Each of these segments are connected tentacles that have the potential to impact our lives on a level we can’t quite imagine. How we see God, the world around us (people, environment, art, etc), ourselves, our worth, simply cannot be understated.

We all stay in jobs and relationships that make us miserable because the pain of change is greater than the pain of staying the same. I know that’s generally regarded as true, but I don’t have to like or accept it.

More likely is, a lie was told and we believed it. I heard a guy say in a documentary that if somebody says something is true and somebody else believes it, it becomes true. That’s hogwash, right? If it’s not true, it doesn’t matter how many believe it, it’s still not true. (Or at least it shouldn’t matter.) We were told somewhere along the way that we didn’t deserve more than this, and for some reason, it played on an endless loop in our heads until it was fact. The lie continued to convince us that we couldn’t hope for more, that there were no possibilities, that there would be no joy. We settled for table scraps when we belong at the table, eating with the royal family as children of the King.

Since we bought a lesser reality, that reality becomes the lens through which we see the world. There are no possibilities and no joy for anyone else, either. They’ve been replaced with fear, resentment and despair. All of this is all it ever will be. I am all I’ll ever be. You are all you’ll ever be. This marriage, this job, everything stuck in suspended animation.
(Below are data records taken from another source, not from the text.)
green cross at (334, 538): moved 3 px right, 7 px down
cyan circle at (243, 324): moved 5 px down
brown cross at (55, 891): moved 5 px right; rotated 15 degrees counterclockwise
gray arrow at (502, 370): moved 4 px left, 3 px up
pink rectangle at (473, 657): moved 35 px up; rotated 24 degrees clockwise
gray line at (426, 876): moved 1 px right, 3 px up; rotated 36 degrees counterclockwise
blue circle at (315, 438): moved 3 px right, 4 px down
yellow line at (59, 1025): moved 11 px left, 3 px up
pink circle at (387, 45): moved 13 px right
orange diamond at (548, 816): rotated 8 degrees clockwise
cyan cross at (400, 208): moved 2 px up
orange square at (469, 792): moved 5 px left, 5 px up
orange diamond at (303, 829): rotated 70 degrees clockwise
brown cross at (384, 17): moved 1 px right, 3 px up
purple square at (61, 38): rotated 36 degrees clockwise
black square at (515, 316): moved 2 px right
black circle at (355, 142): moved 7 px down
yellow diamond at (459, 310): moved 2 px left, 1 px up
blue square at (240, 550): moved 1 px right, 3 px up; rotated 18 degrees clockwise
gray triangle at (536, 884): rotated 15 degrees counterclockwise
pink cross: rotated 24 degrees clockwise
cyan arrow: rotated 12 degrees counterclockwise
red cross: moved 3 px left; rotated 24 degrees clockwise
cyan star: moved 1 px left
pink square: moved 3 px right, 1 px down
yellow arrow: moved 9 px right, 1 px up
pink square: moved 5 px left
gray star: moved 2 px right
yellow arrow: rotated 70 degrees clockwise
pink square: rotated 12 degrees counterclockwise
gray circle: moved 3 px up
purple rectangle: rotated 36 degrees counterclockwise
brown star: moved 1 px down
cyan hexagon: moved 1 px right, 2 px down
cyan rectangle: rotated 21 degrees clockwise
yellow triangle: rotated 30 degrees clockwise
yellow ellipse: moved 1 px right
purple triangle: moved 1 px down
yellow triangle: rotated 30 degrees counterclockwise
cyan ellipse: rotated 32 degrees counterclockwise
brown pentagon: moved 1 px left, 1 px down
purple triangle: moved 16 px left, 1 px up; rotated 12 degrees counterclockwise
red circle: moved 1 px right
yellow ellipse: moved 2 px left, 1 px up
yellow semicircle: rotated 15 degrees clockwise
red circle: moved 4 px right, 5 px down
It’s a skipping record (hopefully you remember what a record is and recognize the undeniable beauty of vinyl) that chains us to this moment, never changing. Our surroundings are bleak, unfulfilling and hopeless largely because we are.

I don’t want us to settle. I want us to Philippians 4:8; “whatever is true, whatever is noble, whatever is right, whatever is pure, whatever is lovely, whatever is admirable—if anything is excellent or praiseworthy—think about such things.” I think Paul probably wrote that verse because he knows us. As much as we evolve into such a sophisticated species, we stay pretty much the same and spend the moments of our lives thinking about what is false, horrible, wrong, and broken, dwelling on worries of tomorrow and regrets of the past.

We listen to that awful song “Watermelon Sugar,” lamenting the state of music today instead of focusing on how awesome Sea Girls, Strumbellas, Mat Kearney and Cold War Kids are.

I know I write about this lack of imagination a lot, but that’s because I talk about it a lot, and think about it even more. I want the world around me to be lively and bursting with life and color and I’m more and more convinced that it’ll only be that way if I finally acknowledge that this is God’s creation, He’s all through it, and the tomb is empty. It’ll only be that way if, filled with His love and abundance, I am lively and bursting with life and color, or as Jesus says, if I have eyes that see and ears that hear the beautiful music that is already playing all around us.